Reproduce the listing word for word, from the line containing "Детские площадки с зимней горкой (с по" up to and including the line containing "COELHO NETO/MA".

Data excerpts: Begin

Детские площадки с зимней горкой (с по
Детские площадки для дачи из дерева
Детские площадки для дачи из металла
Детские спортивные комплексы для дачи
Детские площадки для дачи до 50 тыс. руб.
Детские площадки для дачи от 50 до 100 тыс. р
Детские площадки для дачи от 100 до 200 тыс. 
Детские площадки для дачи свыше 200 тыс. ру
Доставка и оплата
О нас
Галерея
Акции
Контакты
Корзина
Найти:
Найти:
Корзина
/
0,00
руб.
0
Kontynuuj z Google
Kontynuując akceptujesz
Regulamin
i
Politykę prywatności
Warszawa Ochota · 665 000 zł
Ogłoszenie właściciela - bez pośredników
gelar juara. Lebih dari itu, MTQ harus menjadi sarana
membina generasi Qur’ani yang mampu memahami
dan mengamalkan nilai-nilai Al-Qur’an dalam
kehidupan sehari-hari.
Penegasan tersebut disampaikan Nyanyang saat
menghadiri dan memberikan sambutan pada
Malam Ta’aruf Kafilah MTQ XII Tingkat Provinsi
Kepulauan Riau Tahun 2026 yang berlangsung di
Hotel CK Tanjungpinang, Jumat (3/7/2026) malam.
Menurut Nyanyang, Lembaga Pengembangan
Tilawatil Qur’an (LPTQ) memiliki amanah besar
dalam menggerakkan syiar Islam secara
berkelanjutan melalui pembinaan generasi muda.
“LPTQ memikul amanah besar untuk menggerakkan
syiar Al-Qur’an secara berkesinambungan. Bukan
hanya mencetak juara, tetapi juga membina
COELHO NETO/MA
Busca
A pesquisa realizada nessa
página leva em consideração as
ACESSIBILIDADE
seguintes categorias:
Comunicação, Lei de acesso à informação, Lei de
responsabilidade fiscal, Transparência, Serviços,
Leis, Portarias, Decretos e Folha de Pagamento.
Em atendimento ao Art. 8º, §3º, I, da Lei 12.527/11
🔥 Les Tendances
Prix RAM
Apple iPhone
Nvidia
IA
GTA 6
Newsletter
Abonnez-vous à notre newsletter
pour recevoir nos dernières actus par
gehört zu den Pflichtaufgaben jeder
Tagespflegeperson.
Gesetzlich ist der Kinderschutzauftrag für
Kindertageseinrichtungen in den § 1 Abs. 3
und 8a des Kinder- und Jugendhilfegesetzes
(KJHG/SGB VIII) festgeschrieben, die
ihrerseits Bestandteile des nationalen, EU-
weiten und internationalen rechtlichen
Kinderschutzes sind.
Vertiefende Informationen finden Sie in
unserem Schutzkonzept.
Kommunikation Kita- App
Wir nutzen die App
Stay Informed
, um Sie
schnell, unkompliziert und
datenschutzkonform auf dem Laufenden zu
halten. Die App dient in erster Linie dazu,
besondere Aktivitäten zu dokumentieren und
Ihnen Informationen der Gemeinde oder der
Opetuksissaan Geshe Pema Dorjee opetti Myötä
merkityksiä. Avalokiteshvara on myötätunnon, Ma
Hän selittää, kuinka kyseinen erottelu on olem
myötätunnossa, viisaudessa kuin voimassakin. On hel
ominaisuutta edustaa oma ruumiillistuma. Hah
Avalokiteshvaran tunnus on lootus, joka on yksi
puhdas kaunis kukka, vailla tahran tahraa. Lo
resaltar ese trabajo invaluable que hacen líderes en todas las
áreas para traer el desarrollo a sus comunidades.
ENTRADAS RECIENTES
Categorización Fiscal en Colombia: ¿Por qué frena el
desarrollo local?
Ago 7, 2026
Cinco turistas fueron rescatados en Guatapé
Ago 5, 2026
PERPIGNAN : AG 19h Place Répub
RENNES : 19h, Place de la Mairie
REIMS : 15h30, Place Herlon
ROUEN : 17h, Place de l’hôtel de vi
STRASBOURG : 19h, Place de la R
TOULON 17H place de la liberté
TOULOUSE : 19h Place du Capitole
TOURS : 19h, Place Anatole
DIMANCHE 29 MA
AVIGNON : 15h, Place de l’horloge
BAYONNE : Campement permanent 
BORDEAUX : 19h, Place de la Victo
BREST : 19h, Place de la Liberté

Data excerpts: End
Data excerpts: Begin

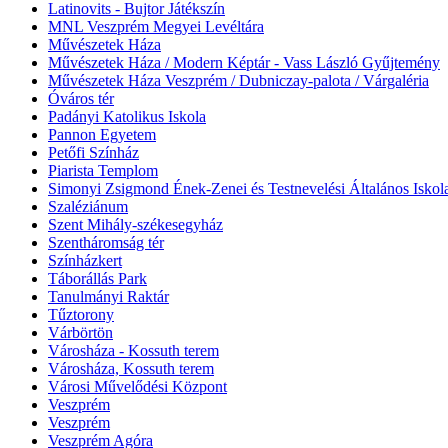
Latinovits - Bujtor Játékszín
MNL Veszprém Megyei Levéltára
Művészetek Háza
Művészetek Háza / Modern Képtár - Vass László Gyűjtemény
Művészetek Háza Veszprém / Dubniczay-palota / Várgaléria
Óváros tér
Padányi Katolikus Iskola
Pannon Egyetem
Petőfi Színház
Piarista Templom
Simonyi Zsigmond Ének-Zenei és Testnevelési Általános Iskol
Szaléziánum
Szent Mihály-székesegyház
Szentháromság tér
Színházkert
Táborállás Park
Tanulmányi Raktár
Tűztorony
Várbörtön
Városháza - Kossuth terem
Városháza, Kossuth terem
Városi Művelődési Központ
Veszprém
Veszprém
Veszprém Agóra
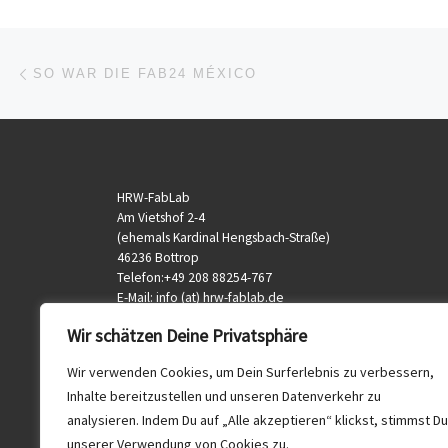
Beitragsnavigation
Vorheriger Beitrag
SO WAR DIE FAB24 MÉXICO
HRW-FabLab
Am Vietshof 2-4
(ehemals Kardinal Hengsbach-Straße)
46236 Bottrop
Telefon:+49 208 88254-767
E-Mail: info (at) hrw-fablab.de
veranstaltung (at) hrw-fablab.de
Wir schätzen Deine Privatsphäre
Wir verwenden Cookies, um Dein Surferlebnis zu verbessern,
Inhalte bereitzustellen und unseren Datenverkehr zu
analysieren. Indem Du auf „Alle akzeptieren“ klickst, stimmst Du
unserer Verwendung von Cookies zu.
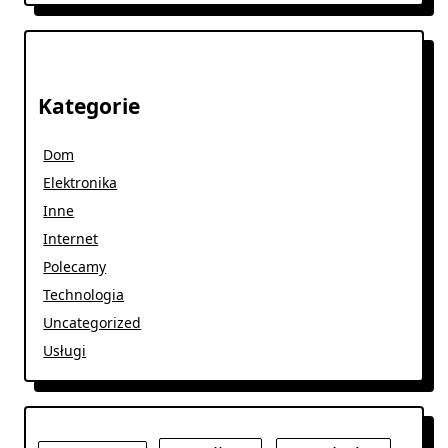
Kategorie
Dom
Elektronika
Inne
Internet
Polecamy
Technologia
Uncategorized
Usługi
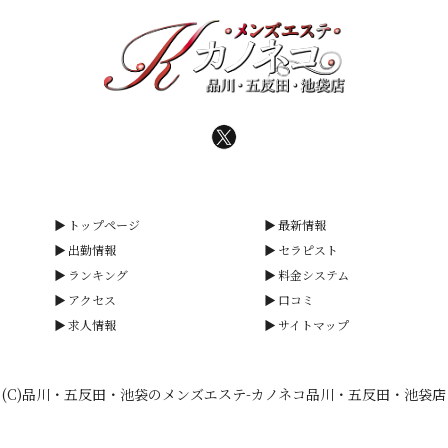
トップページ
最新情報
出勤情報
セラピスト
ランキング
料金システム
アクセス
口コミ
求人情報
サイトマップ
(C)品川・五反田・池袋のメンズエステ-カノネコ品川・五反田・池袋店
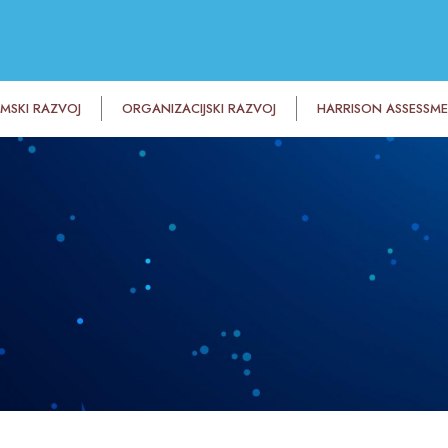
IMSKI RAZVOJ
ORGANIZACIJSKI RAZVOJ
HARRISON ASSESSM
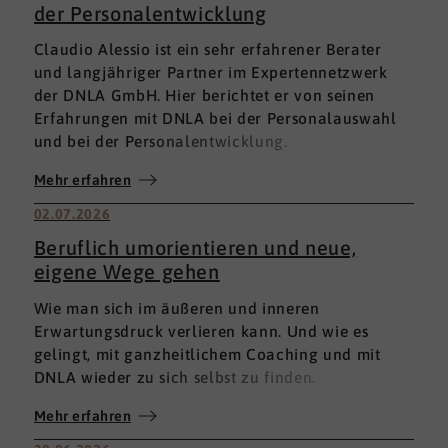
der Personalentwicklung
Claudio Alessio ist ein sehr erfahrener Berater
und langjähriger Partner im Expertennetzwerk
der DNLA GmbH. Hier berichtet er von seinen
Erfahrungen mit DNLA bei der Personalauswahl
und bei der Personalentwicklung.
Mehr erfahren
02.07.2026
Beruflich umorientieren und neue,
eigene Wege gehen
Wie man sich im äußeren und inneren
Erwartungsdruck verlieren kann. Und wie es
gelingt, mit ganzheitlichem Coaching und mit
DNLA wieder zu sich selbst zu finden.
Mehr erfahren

Data excerpts: End
Data excerpts: Begin

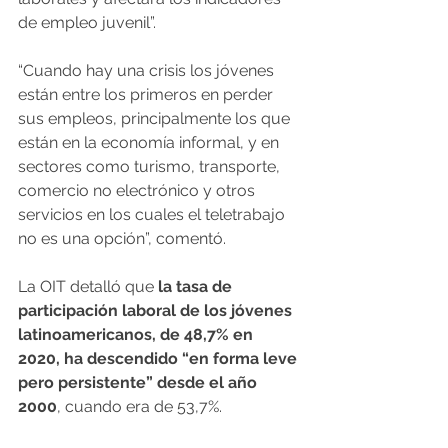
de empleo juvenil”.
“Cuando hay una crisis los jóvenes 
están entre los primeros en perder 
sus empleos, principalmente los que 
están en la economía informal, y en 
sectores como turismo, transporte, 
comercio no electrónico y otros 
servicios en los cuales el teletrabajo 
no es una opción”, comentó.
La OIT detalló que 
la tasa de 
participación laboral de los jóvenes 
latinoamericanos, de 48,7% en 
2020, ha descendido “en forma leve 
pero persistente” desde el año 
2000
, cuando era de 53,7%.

Data excerpts: End

-- Expected answer --
Детские площадки с зимней горкой (с по
Детские площадки для дачи из дерева
Детские площадки для дачи из металла
Детские спортивные комплексы для дачи
Детские площадки для дачи до 50 тыс. руб.
Детские площадки для дачи от 50 до 100 тыс. р
Детские площадки для дачи от 100 до 200 тыс. 
Детские площадки для дачи свыше 200 тыс. ру
Доставка и оплата
О нас
Галерея
Акции
Контакты
Корзина
Найти:
Найти:
Корзина
/
0,00
руб.
0
Kontynuuj z Google
Kontynuując akceptujesz
Regulamin
i
Politykę prywatności
Warszawa Ochota · 665 000 zł
Ogłoszenie właściciela - bez pośredników
gelar juara. Lebih dari itu, MTQ harus menjadi sarana
membina generasi Qur’ani yang mampu memahami
dan mengamalkan nilai-nilai Al-Qur’an dalam
kehidupan sehari-hari.
Penegasan tersebut disampaikan Nyanyang saat
menghadiri dan memberikan sambutan pada
Malam Ta’aruf Kafilah MTQ XII Tingkat Provinsi
Kepulauan Riau Tahun 2026 yang berlangsung di
Hotel CK Tanjungpinang, Jumat (3/7/2026) malam.
Menurut Nyanyang, Lembaga Pengembangan
Tilawatil Qur’an (LPTQ) memiliki amanah besar
dalam menggerakkan syiar Islam secara
berkelanjutan melalui pembinaan generasi muda.
“LPTQ memikul amanah besar untuk menggerakkan
syiar Al-Qur’an secara berkesinambungan. Bukan
hanya mencetak juara, tetapi juga membina
COELHO NETO/MA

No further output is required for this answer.